Given exercise
According to the broadcast transcript, how many New Yorkers received notes last year excusing their tardiness because the subway was late?

Text section
ROBINSON: Good to talk to you, Keith.

OLBERMANN: And, of course, every time you think our politicians are the worst on the planet, video like this pops up. Romanian debates, hello. And George Will insists about 94 percent of the economy is doing just great. The economic problem maybe confined to just one sector. Yes, the sector consisting of people who work for a living. Worst Persons is ahead on COUNTDOWN.


OLBERMANN: Bests in a moment. You used the SWAT Team to take down a cardboard cutout? First on this date in 1891, James Naismith, an instructor at YMCA in Springfield, Massachusetts hung two peach baskets on opposite walls of the gym and instructed his student athletes to try to throw a soccer ball up into either of them. It was the first game of modern basketball. Incidentally, Naismith asked Stephon Marbury of New York to play in that first game, but Marbury refused and was suspended.

Let's play Oddball. We begin in Bucharest, politics Romanian-style, the debate between an incumbent senator and his female challenger, started with name calling. Then she knocked a glass of water into his lap. It was not inadvertent. He responded by throwing the glass water in her face. That's democracy in action, even though, our nation, specifically in Tampa, Florida still leads the world in the great debates of democracy.



UNIDENTIFIED MALE: Yes. You have lied on this program about the issues.



UNIDENTIFIED MALE: Right. Now, tell me what I lied about.

UNIDENTIFIED MALE: Sorry, Tony (ph).

UNIDENTIFIED MALE: Keep your hands off of me.

UNIDENTIFIED MALE: Guys, please. Joe, please. Folks, I'm sorry you had to see that. It's not right.



OLBERMANN: Have a chair. Have a seat. To Jakarta, Indonesia where a baker is trying to break the world record for the biggest edible Christmas tree. And unfortunately, it is appearing here that nobody has told her and her minions there what the word edible means. Metal covered with sugar coating does not fit the criteria. Also, the ornamental drizzling on this thing showed a lack of command and control.

Our series, what do we do now? Obama and the Bush Doctrine. After Iraq, how can he, how can we say to India, no, you can't avenge yourself against Pakistan? And this is what the Georgia Senate runoff comes to. Governor Palin campaigning against-Ludacris?

These stories ahead. But first, time now for COUNTDOWN's Top Three Best Persons in the World. Number three: Best excuse. The "Associated Press" has revealed that last year, at least 34,000 New Yorkers received actual notes addressed to the teachers or their bosses, asking that their tardiness be excused because the subway was late. The notes are from the New York City Transit Authority. Right now, they are written for delayed commuters who contact the authority by phone. The authority is working to upgrade to an online system. I have been riding this train since 1959 and I'm only finding out about this now? Number two: Best near-sighted authorities. Police in Somerset County, New Jersey, an alarm went off at a bank there late Thursday night. Police arrived to see through its partially closed blinds, a figure of one man, presumably the perpetrator, possibly though a hostage. For 90 minutes, they try to contact that individual with bull horns and phones, to no avail. For 90 minute he remained silent, almost supernaturally motionless. Finally, they sent in the SWAT team, which is when they decided the motionless man was in fact a full-sized cardboard figure. And number one best dumb criminal. Brian Russell of New Gloucester, Maine. He led police on a short high speed chase from Cumberland County in that state into adjoining Androscoggin County and then suddenly pulled to a stop and surrendered, expressing surprise as he did so. He said he only fled because he assumed the Cumberland County sheriff could not arrest him if he went into Androscoggin County. Oops, no, sorry, that was a "Kids in the Hall" sketch.

Given records
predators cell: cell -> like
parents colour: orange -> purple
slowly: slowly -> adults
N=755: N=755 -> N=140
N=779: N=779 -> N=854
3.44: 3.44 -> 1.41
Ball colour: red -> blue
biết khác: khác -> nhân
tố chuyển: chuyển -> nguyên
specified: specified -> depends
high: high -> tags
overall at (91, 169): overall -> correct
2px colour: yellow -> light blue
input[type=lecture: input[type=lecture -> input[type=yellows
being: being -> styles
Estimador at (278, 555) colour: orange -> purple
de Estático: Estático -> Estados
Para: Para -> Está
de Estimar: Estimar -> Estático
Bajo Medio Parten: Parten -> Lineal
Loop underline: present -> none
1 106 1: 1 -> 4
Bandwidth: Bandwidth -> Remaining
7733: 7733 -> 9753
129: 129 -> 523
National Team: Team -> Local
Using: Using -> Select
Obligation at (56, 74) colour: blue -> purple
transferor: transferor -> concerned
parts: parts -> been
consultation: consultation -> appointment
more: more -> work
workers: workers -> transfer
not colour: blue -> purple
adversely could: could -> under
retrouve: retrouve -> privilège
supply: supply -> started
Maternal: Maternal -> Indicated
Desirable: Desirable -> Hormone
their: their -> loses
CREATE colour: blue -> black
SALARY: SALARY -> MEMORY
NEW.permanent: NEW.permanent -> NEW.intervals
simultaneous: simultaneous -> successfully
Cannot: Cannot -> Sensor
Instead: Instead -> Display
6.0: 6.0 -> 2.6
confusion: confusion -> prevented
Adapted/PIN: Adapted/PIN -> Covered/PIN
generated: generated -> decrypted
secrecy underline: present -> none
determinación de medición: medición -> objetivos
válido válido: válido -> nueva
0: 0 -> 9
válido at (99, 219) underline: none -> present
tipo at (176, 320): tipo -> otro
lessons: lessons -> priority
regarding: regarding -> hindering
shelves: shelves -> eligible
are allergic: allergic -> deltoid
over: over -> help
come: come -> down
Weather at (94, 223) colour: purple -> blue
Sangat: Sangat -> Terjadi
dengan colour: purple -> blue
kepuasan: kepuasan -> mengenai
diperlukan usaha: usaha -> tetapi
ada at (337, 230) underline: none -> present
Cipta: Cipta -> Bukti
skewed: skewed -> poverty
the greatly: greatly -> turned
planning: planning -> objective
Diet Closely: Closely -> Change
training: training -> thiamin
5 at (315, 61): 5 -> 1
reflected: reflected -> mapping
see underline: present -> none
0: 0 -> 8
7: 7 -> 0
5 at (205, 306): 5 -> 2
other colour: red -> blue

Output for this exercise
At least 34,000.